Instructions on how to Install from RPM.
http://www.tuxfiles.org/linuxhelp/rpminstall.html

Got that from Googling 'how to uninstall RPM'

How to uninstall software from Linux.
Depends on how you installed it.
rpm -e software
if you use rpms.

If you're using apt-get, try 
apt-get remove software

But that was posted a long time ago so you probably won't read this. lol.


----------



## richardfj

I am not, by any stretch of the imagination, computer literate,rather too old and long in the tooth to learn new disciplines,however I am interested enough to have realized that the major opperating system out there sucks.For a while now I have been running a duel boot,xp v ubuntu,but have now decided to bite the bullet and run ubuntu exclusively.I am sure that there are many more people out there who would do the same but for one thing,geek speak!
Now dont get me wrong,two of my sons are a bit geeky and they talk a language which is beyond grasp,but I still love them,sometimes.My point is that I would be much more comfortable with Linux if I could understand the the instructions for simple things such as installing software,as it is I have had endless attempts at installing a dvd player for example,with no success,or perhaps I should say I can install it but it wont work.I seem to get conflicting advice from the various 'experts' and will probably give up on it soon,after all I do have a dvd player built for purpose.
So you tech guys out there please remember that not all computer users are as clever as you and try to help us ordinary folk by dumbing down a bit and occasionaly using plain language,as found in the opening item in this forum.


----------



## tomdkat

rob.rice said:


> well one important thing was left out
> always always right after untaring the archive read the README file


I second this along with reading a file called "INSTALL" or "install.txt" which should have a step-by-step installation procedure for the app being built.

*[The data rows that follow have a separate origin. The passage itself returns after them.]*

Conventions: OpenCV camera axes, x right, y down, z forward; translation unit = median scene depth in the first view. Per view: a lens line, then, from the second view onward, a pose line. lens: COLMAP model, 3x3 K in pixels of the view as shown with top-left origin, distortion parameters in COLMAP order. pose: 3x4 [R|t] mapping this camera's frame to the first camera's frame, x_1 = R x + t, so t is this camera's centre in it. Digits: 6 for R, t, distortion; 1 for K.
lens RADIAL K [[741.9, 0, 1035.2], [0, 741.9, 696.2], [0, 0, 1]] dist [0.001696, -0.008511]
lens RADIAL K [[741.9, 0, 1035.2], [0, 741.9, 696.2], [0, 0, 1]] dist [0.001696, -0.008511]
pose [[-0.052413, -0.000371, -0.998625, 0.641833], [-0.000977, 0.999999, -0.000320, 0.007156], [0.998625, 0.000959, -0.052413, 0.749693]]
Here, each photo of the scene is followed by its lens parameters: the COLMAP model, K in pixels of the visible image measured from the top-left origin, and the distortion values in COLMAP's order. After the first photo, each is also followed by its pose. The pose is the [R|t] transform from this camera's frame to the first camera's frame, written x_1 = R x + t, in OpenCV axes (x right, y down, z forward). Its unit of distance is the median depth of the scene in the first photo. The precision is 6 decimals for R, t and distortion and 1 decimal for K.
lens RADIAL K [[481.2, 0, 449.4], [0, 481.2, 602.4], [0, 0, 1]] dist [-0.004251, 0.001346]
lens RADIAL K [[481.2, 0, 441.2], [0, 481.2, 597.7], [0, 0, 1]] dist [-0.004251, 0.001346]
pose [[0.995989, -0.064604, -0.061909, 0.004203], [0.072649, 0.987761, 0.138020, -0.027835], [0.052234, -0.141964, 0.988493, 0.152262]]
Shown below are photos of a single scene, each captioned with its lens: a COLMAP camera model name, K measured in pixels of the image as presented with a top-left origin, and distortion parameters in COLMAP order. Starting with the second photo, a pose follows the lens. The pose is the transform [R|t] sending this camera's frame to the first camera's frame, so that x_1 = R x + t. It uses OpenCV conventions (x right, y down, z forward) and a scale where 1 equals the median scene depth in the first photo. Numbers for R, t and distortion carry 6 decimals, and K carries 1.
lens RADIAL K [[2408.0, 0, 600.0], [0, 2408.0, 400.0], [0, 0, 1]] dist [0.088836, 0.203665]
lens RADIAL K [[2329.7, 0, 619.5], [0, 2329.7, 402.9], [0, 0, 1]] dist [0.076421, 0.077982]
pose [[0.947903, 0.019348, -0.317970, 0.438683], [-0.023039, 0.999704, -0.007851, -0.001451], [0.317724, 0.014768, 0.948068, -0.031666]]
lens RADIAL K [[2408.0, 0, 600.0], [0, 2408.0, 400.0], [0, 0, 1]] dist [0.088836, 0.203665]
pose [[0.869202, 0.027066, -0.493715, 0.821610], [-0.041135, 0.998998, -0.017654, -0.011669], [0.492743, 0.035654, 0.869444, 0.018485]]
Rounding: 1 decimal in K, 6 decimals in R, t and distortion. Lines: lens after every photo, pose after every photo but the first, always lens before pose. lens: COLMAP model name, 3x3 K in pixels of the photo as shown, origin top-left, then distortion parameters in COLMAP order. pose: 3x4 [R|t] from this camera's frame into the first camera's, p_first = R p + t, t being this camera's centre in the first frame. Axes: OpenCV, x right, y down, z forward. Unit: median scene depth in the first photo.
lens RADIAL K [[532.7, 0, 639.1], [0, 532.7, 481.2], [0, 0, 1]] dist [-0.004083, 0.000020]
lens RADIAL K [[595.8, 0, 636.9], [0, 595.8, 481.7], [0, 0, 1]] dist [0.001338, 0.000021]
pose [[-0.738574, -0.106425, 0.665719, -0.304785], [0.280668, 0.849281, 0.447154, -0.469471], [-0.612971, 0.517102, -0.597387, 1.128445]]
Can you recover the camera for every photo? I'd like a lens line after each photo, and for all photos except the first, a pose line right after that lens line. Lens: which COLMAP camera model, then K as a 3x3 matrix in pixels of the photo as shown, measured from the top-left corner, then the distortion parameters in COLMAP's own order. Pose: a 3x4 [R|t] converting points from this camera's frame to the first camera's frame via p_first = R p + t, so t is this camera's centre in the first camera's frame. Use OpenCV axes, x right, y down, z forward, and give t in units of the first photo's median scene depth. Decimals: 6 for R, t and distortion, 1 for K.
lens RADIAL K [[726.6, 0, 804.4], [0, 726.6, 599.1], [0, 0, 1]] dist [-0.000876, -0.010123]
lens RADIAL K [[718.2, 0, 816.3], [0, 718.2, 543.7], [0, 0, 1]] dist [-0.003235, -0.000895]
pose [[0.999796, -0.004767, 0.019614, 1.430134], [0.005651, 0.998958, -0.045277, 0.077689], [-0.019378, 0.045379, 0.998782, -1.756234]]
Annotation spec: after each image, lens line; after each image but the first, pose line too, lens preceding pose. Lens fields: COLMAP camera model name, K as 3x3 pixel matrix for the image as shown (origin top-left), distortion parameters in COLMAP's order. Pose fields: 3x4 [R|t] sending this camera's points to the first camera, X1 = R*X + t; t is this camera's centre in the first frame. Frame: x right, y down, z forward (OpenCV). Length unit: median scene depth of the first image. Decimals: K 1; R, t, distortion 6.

"make test", "make tests" or "make check" should also be used to make sure the app just built actually works. Some apps have test that come with the tarball and some don't.

So, when I install an app (like the Pidgin 2.1.1 upgrade I installed last night), I usually do this:

$ tar zxf [app-version-tarball].tar.gz
$ cd [app-version-dir]
$ more README
$ more INSTALL
$ ./configure [options, if necessary]
$ time make (so I can see long it took to build)
$ make test (or make tests or make check)
$ su
# make install
# exit
$ exit

This is on my 64-bit Ubuntu Feisty Fawn Linux system at home. 

Peace...


----------



## varaahan

Simple! Delete the concerned program folder !
The command is (as root) :
rm -rf <path_to_program_folder>


----------



## varaahan

As root user execute the "rm -rf <program folder> " command.


----------